Salesforce's acquisition of Slack, which closed in July, painted a clear vision of Salesforce's aspirations in the enterprise software market. Whether cloud, customer relationship management or collaboration, the company is pitching itself as a wraparound tool to boost business operations.
The vision connects with Benioff's moonshot revenue goal of reaching $50 billion by 2026. Taylor in the co-CEO chair means Salesforce gains a more technical, product-focused vision at the upper level of management.
"Marc Benioff's heritage … is he's a marketing guy," said Scott Bickley, principal research director at Info-Tech Research Group. "He was a marketing guy for Larry Ellison at Oracle. He came out and started Salesforce, and he's great at understanding customer needs, and then building the teams to realize those product divisions.

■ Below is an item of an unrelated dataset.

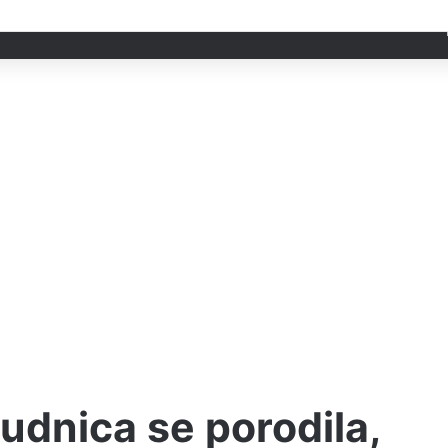
rudnica se porodila,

He's not a technologist himself."
In Taylor, the company gains a leader "who can drive the technology roadmap" ahead of its ambitious revenue goal, which will require the type of growth spurts that acquisitions can deliver, according to Bickley.
The next stage of the growth playbook will also follow a trend playing out across the cloud market: building solutions with a sharp industry focus.
"They've created this holistic ecosystem," said Bickley. "Where they're really going with this now is … hyper-growth mode into the industry vertical specialization."
One challenge for Salesforce's 360-degree vision: shaping how the different products it owns and operates will work together. The company has "had a more hit-or-miss track record" in terms of product integration, said Bickley.
"I think Brett wants to shore that up," he said. "He wants to make these things seamless, and he definitely can do it. If he's able to close the gaps and make this a seamless experience for customers, then he will have built one of his big mission mandates."